* [PROBLEM DESCRIPTION]:
Below are some records; write them all out again exactly.
----------
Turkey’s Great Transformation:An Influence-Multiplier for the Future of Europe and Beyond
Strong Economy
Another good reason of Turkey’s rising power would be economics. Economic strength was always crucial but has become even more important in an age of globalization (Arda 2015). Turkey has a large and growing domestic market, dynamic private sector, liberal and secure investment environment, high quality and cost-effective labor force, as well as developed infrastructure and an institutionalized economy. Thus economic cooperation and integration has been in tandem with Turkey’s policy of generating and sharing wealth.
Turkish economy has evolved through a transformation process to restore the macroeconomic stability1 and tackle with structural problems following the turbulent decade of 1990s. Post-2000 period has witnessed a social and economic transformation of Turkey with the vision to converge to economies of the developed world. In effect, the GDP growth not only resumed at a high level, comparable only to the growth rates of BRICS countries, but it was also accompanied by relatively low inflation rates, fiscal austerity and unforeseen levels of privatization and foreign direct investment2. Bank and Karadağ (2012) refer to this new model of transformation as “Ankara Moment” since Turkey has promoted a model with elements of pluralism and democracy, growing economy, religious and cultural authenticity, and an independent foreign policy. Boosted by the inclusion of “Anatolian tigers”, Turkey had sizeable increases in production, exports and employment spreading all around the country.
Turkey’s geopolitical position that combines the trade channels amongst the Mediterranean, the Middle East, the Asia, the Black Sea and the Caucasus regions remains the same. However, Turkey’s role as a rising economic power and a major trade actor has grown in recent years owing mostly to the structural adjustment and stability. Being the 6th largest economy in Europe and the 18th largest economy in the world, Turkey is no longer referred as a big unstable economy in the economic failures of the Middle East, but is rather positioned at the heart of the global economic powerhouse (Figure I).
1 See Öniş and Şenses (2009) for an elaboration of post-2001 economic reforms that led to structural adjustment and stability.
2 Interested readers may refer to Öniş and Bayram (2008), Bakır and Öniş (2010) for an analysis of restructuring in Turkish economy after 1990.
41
----------
* [RESPONSE TO THE EXERCISE]:
Turkey’s Great Transformation:An Influence-Multiplier for the Future of Europe and Beyond
Strong Economy
Another good reason of Turkey’s rising power would be economics. Economic strength was always crucial but has become even more important in an age of globalization (Arda 2015). Turkey has a large and growing domestic market, dynamic private sector, liberal and secure investment environment, high quality and cost-effective labor force, as well as developed infrastructure and an institutionalized economy. Thus economic cooperation and integration has been in tandem with Turkey’s policy of generating and sharing wealth.
Turkish economy has evolved through a transformation process to restore the macroeconomic stability1 and tackle with structural problems following the turbulent decade of 1990s. Post-2000 period has witnessed a social and economic transformation of Turkey with the vision to converge to economies of the developed world. In effect, the GDP growth not only resumed at a high level, comparable only to the growth rates of BRICS countries, but it was also accompanied by relatively low inflation rates, fiscal austerity and unforeseen levels of privatization and foreign direct investment2. Bank and Karadağ (2012) refer to this new model of transformation as “Ankara Moment” since Turkey has promoted a model with elements of pluralism and democracy, growing economy, religious and cultural authenticity, and an independent foreign policy. Boosted by the inclusion of “Anatolian tigers”, Turkey had sizeable increases in production, exports and employment spreading all around the country.
Turkey’s geopolitical position that combines the trade channels amongst the Mediterranean, the Middle East, the Asia, the Black Sea and the Caucasus regions remains the same. However, Turkey’s role as a rising economic power and a major trade actor has grown in recent years owing mostly to the structural adjustment and stability. Being the 6th largest economy in Europe and the 18th largest economy in the world, Turkey is no longer referred as a big unstable economy in the economic failures of the Middle East, but is rather positioned at the heart of the global economic powerhouse (Figure I).
1 See Öniş and Şenses (2009) for an elaboration of post-2001 economic reforms that led to structural adjustment and stability.
2 Interested readers may refer to Öniş and Bayram (2008), Bakır and Öniş (2010) for an analysis of restructuring in Turkish economy after 1990.
41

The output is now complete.